Aber auch das zieht wieder Probleme mit sich, vor allem auf rechtlicher Ebene: Noch sind in Deutschland nur zwei Erziehungsberechtigte erlaubt. Alle weiteren Eltern sind auf dem Papier nicht verantwortlich für das Kind. Das kann vor allem ein Problem werden, wenn einem Elternteil, das nur sozial und nicht rechtlich für das Kind sorgt, etwas passieren sollte. Als mögliche Lösung sieht sie, dass alle Elternteile eine Erziehungsberechtigung bekommen. Christine Wagner, die selbst davon betroffen ist, geht allerdings nicht so weit. “Ich glaube es ist sinnvoll, wenn es zwei Haupt-Elternteile gibt und zwei Neben-Elternteile, die immerhin noch ein kleines Sorgerecht haben.” Im Blick hat sie da vor allem, dass ein Kind nicht für vier Elternteile aufkommen sollte, wenn sie pflegebedürftig werden sollten. Ein Gesetz, das diese Frage lösen könnte, ist allerdings noch nicht in Sicht.

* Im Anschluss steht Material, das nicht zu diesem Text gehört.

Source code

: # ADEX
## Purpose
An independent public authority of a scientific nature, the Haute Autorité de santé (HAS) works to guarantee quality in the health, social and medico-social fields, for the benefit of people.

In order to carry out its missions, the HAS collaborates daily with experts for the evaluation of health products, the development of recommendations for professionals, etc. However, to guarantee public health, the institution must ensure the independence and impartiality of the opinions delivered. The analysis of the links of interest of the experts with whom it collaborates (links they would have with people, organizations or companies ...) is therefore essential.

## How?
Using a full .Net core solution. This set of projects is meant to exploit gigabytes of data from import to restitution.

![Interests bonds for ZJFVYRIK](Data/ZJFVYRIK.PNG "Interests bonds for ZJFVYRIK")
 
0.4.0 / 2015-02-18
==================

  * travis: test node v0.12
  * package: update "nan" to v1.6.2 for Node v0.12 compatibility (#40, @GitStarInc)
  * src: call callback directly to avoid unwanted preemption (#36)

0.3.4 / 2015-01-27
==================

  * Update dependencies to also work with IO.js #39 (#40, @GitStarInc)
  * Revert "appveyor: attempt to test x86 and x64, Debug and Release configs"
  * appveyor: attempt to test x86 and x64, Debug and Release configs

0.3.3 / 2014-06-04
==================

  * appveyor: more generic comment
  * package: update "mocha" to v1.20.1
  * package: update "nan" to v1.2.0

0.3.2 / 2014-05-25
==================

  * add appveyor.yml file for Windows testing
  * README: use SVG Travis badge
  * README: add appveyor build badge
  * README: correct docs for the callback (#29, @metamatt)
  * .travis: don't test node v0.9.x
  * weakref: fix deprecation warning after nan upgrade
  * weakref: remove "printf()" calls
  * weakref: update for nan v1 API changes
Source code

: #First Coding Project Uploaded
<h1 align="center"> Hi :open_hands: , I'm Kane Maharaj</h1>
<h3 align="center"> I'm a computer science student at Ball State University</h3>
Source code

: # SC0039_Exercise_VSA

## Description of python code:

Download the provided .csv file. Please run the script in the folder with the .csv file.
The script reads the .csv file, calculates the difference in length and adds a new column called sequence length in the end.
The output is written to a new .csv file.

Deshalb findet es Christine Wimbauer wichtig, bis dahin die gesellschaftliche Anerkennung von Co-Parenting-Modellen zu verbessern. Noch leben wir in einer Romantik- und Liebezentrierten Gesellschaft. Aber die Soziologin ist zuversichtlich: “Gesellschaft ist immer in Bewegung und ich denke, dass sich da was tut in Zukunft.”